§ YOUR ASSIGNMENT:
Print the whole listing below exactly as given, pictures excluded.

________

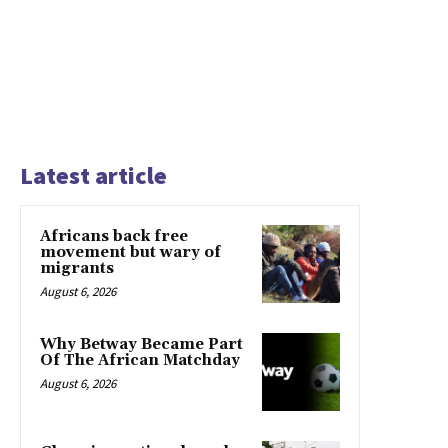
Latest article
Africans back free
movement but wary of
migrants
August 6, 2026
Why Betway Became Part
Of The African Matchday
August 6, 2026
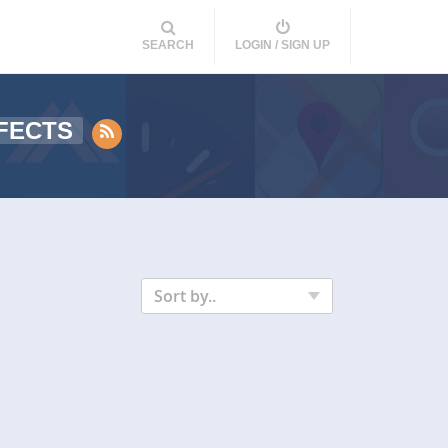
SEARCH
LOGIN / SIGN UP
FECTS
Sort by..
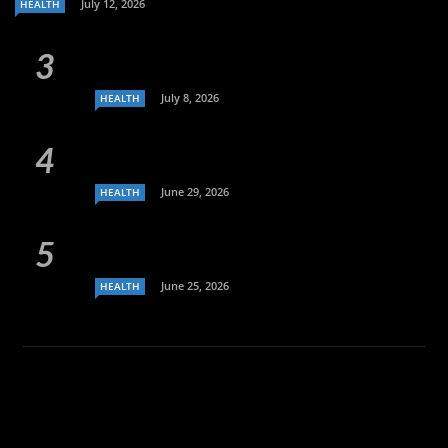
July 12, 2026
HEALTH
July 8, 2026
HEALTH
June 29, 2026
HEALTH
June 25, 2026
HEALTH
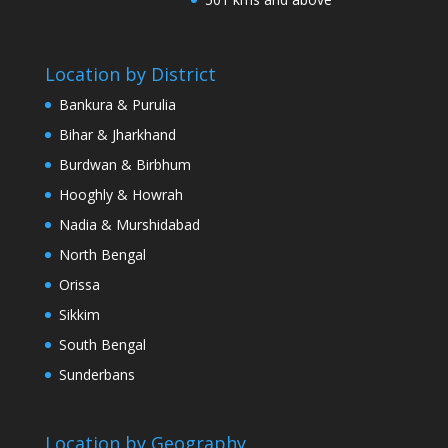
Location by District
Bankura & Purulia
Bihar & Jharkhand
Burdwan & Birbhum
Hooghly & Howrah
Nadia & Murshidabad
North Bengal
Orissa
Sikkim
South Bengal
Sunderbans
Location by Geography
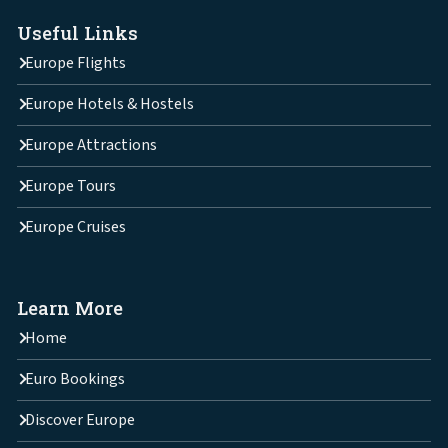
Useful Links
Europe Flights
Europe Hotels & Hostels
Europe Attractions
Europe Tours
Europe Cruises
Learn More
Home
Euro Bookings
Discover Europe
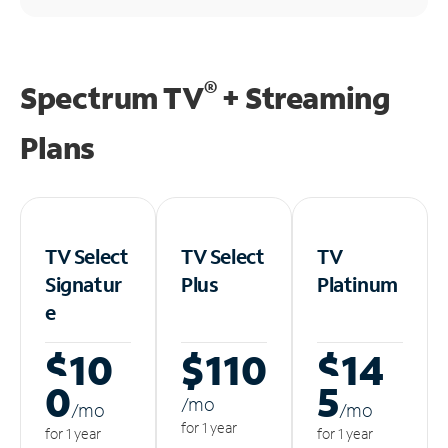
®
Spectrum TV
+ Streaming
Plans
TV Select
TV Select
TV
Signatur
Plus
Platinum
e
$10
$110
$14
0
5
/m
o
/m
o
/m
o
for 1 year
for 1 year
for 1 year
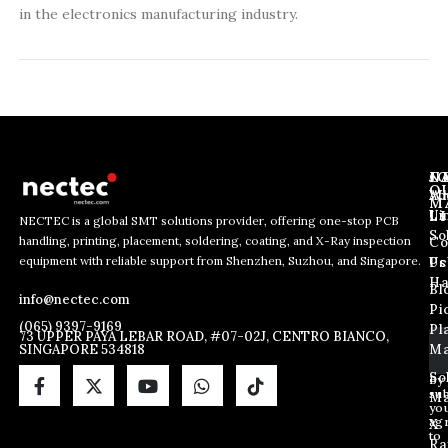
in the electronics manufacturing industry.
J
N
C
O
Ab
Wh
M
L
Us
Li
NECTEC is a global SMT solutions provider, offering one-stop PCB
So
handling, printing, placement, soldering, coating, and X-Ray inspection
Co
E
E
E
equipment with reliable support from Shenzhen, Suzhou, and Singapore.
m
m
Us
Pc
m
a
a
Ha
Bl
a
info@nectec.com
i
i
Pi
i
l
l
(065) 9397-9169
Pl
l
73 UPPER PAYA LEBAR ROAD, #07-02J, CENTRO BIANCO,
E
SINGAPORE 534818
Ma
*
m
a
So
By
sub
i
Ma
yo
l
ag
X
E
to
Ra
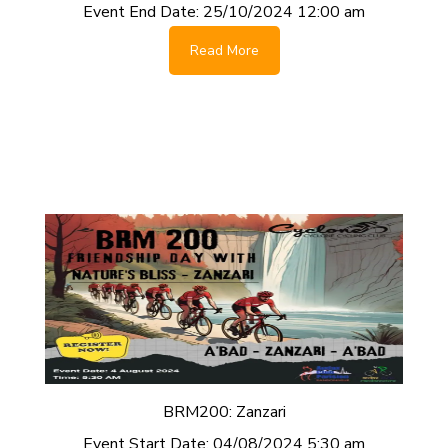
Event End Date:
25/10/2024 12:00 am
Read More
BRM200: Zanzari
Event Start Date:
04/08/2024 5:30 am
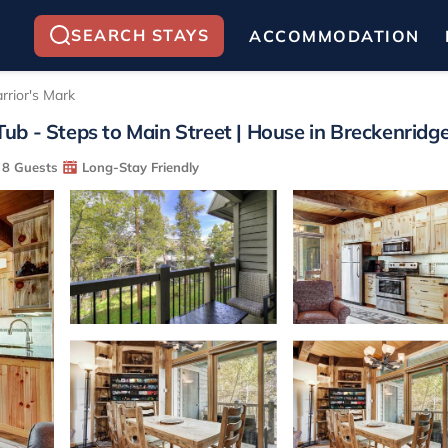
SEARCH STAYS
ACCOMMODATION
rrior's Mark
b - Steps to Main Street | House in Breckenridg
8 Guests
Long-Stay Friendly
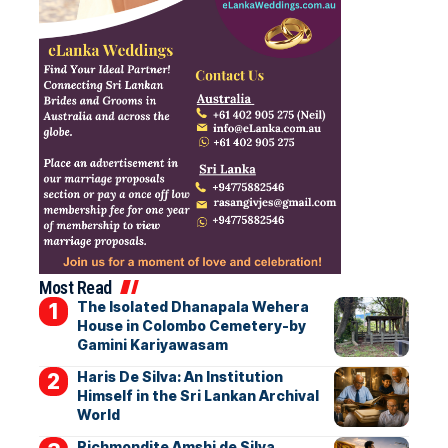
Most Read
The Isolated Dhanapala Wehera
House in Colombo Cemetery-by
Gamini Kariyawasam
Haris De Silva: An Institution
Himself in the Sri Lankan Archival
World
Richmondite Amshi de Silva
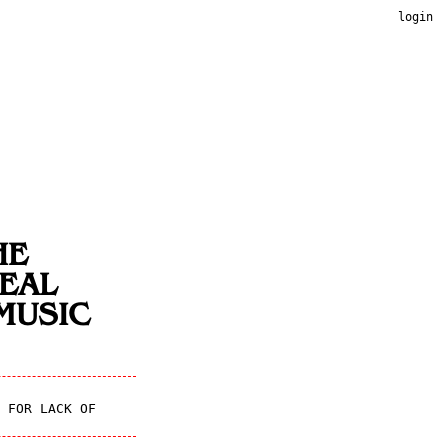
login
HE
EAL
MUSIC
 FOR LACK OF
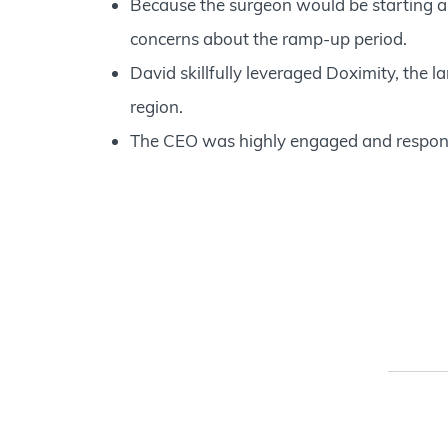
Because the surgeon would be starting a
concerns about the ramp-up period.
David skillfully leveraged Doximity, the la
region.
The CEO was highly engaged and respons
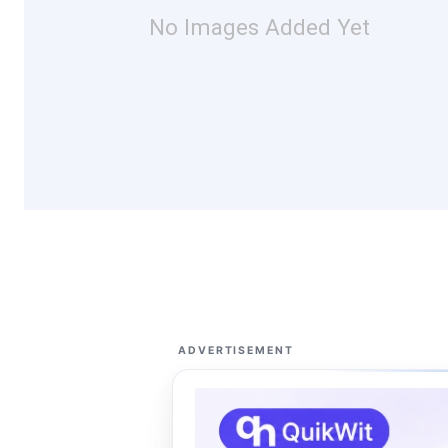
No Images Added Yet
ADVERTISEMENT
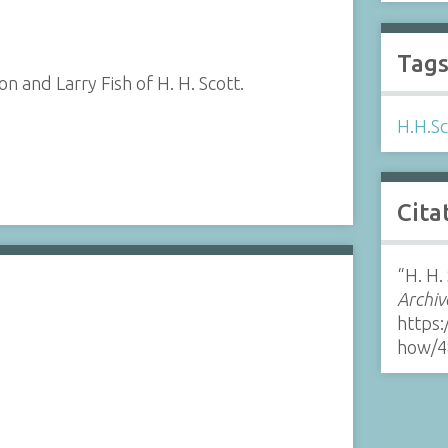
Tag
 and Larry Fish of H. H. Scott.
H.H.Sc
Cita
“H. H.
Archiv
https:
how/4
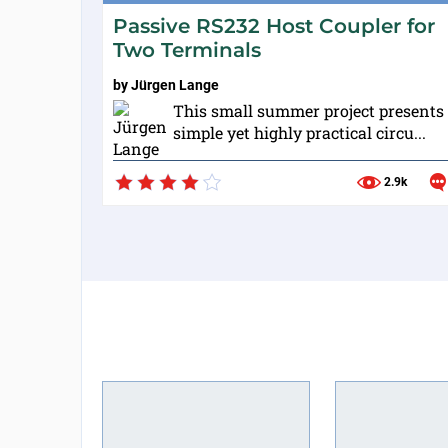
Passive RS232 Host Coupler for
Two Terminals
by
Jürgen Lange
This small summer project presents
simple yet highly practical circu...
2.9k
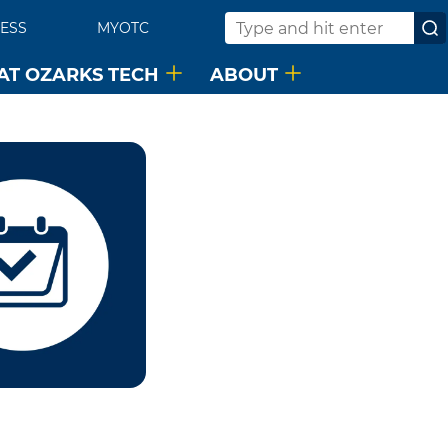
ESS
MYOTC
Search
 AT OZARKS TECH
ABOUT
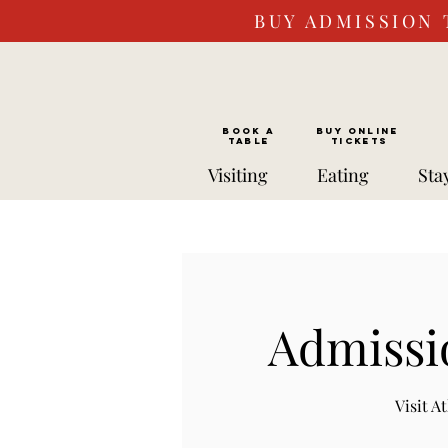
BUY ADMISSION 
BOOK a
Buy ONLINE
TABLE
Tickets
Visiting
Eating
Sta
Admissi
Visit 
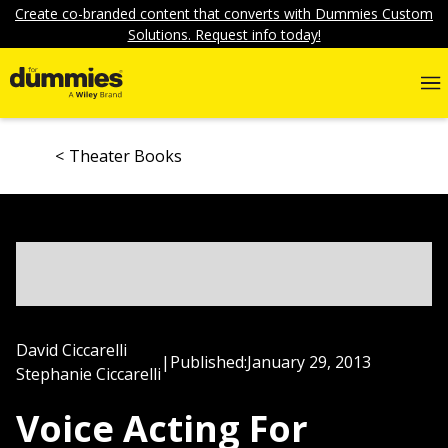
Create co-branded content that converts with Dummies Custom
Solutions. Request info today!
Theater Books
David Ciccarelli
|
Published:
January 29, 2013
Stephanie Ciccarelli
Voice Acting For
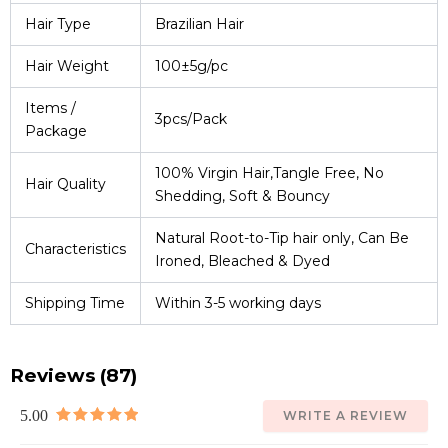
Hair Type
Brazilian Hair
Hair Weight
100±5g/pc
Items /
3pcs/Pack
Package
100% Virgin Hair,Tangle Free, No
Hair Quality
Shedding, Soft & Bouncy
Natural Root-to-Tip hair only, Can Be
Characteristics
Ironed, Bleached & Dyed
Shipping Time
Within 3-5 working days
Reviews (87)
5.00
WRITE A REVIEW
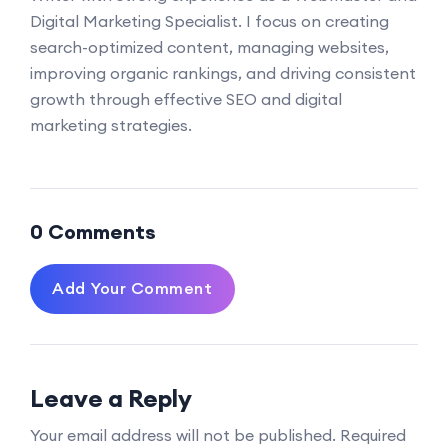
Digital Marketing Specialist. I focus on creating
search-optimized content, managing websites,
improving organic rankings, and driving consistent
growth through effective SEO and digital
marketing strategies.
0 Comments
Add Your Comment
Leave a Reply
Your email address will not be published.
Required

________

§ THE ANSWER:
Latest article
Africans back free
movement but wary of
migrants
August 6, 2026
Why Betway Became Part
Of The African Matchday
August 6, 2026
SEARCH
LOGIN / SIGN UP
FECTS
Sort by..
July 12, 2026
HEALTH
July 8, 2026
HEALTH
June 29, 2026
HEALTH
June 25, 2026
HEALTH
Location by District
Bankura & Purulia
Bihar & Jharkhand
Burdwan & Birbhum
Hooghly & Howrah
Nadia & Murshidabad
North Bengal
Orissa
Sikkim
South Bengal
Sunderbans
Location by Geography
Useful Links
Europe Flights
Europe Hotels & Hostels
Europe Attractions
Europe Tours
Europe Cruises
Learn More
Home
Euro Bookings
Discover Europe
®
Spectrum TV
+ Streaming
Plans
TV Select
TV Select
TV
Signatur
Plus
Platinum
e
$10
$110
$14
0
5
/m
o
/m
o
/m
o
for 1 year
for 1 year
for 1 year
in the electronics manufacturing industry.
J
N
C
O
Ab
Wh
M
L
Us
Li
NECTEC is a global SMT solutions provider, offering one-stop PCB
So
handling, printing, placement, soldering, coating, and X-Ray inspection
Co
E
E
E
equipment with reliable support from Shenzhen, Suzhou, and Singapore.
m
m
Us
Pc
m
a
a
Ha
Bl
a
info@nectec.com
i
i
Pi
i
l
l
(065) 9397-9169
Pl
l
73 UPPER PAYA LEBAR ROAD, #07-02J, CENTRO BIANCO,
E
SINGAPORE 534818
Ma
*
m
a
So
By
sub
i
Ma
yo
l
ag
X
E
to
Ra
Event End Date:
25/10/2024 12:00 am
Read More
BRM200: Zanzari
Event Start Date:
04/08/2024 5:30 am
SEARCH STAYS
ACCOMMODATION
rrior's Mark
b - Steps to Main Street | House in Breckenridg
8 Guests
Long-Stay Friendly
Most Read
The Isolated Dhanapala Wehera
House in Colombo Cemetery-by
Gamini Kariyawasam
Haris De Silva: An Institution
Himself in the Sri Lankan Archival
World
Richmondite Amshi de Silva
login
HE
EAL
MUSIC
 FOR LACK OF
Because the surgeon would be starting a
concerns about the ramp-up period.
David skillfully leveraged Doximity, the la
region.
The CEO was highly engaged and respons
No Images Added Yet
ADVERTISEMENT
Tag
 and Larry Fish of H. H. Scott.
H.H.Sc
Cita
“H. H.
Archiv
https:
how/4
Passive RS232 Host Coupler for
Two Terminals
by
Jürgen Lange
This small summer project presents
simple yet highly practical circu...
2.9k
ESS
MYOTC
Search
 AT OZARKS TECH
ABOUT
BUY ADMISSION 
BOOK a
Buy ONLINE
TABLE
Tickets
Visiting
Eating
Sta
Admissi
Visit 
Create co-branded content that converts with Dummies Custom
Solutions. Request info today!
Theater Books
David Ciccarelli
|
Published:
January 29, 2013
Stephanie Ciccarelli
Voice Acting For
Hair Type
Brazilian Hair
Hair Weight
100±5g/pc
Items /
3pcs/Pack
Package
100% Virgin Hair,Tangle Free, No
Hair Quality
Shedding, Soft & Bouncy
Natural Root-to-Tip hair only, Can Be
Characteristics
Ironed, Bleached & Dyed
Shipping Time
Within 3-5 working days
Reviews (87)
5.00
WRITE A REVIEW
Digital Marketing Specialist. I focus on creating
search-optimized content, managing websites,
improving organic rankings, and driving consistent
growth through effective SEO and digital
marketing strategies.
0 Comments
Add Your Comment
Leave a Reply
Your email address will not be published.
Required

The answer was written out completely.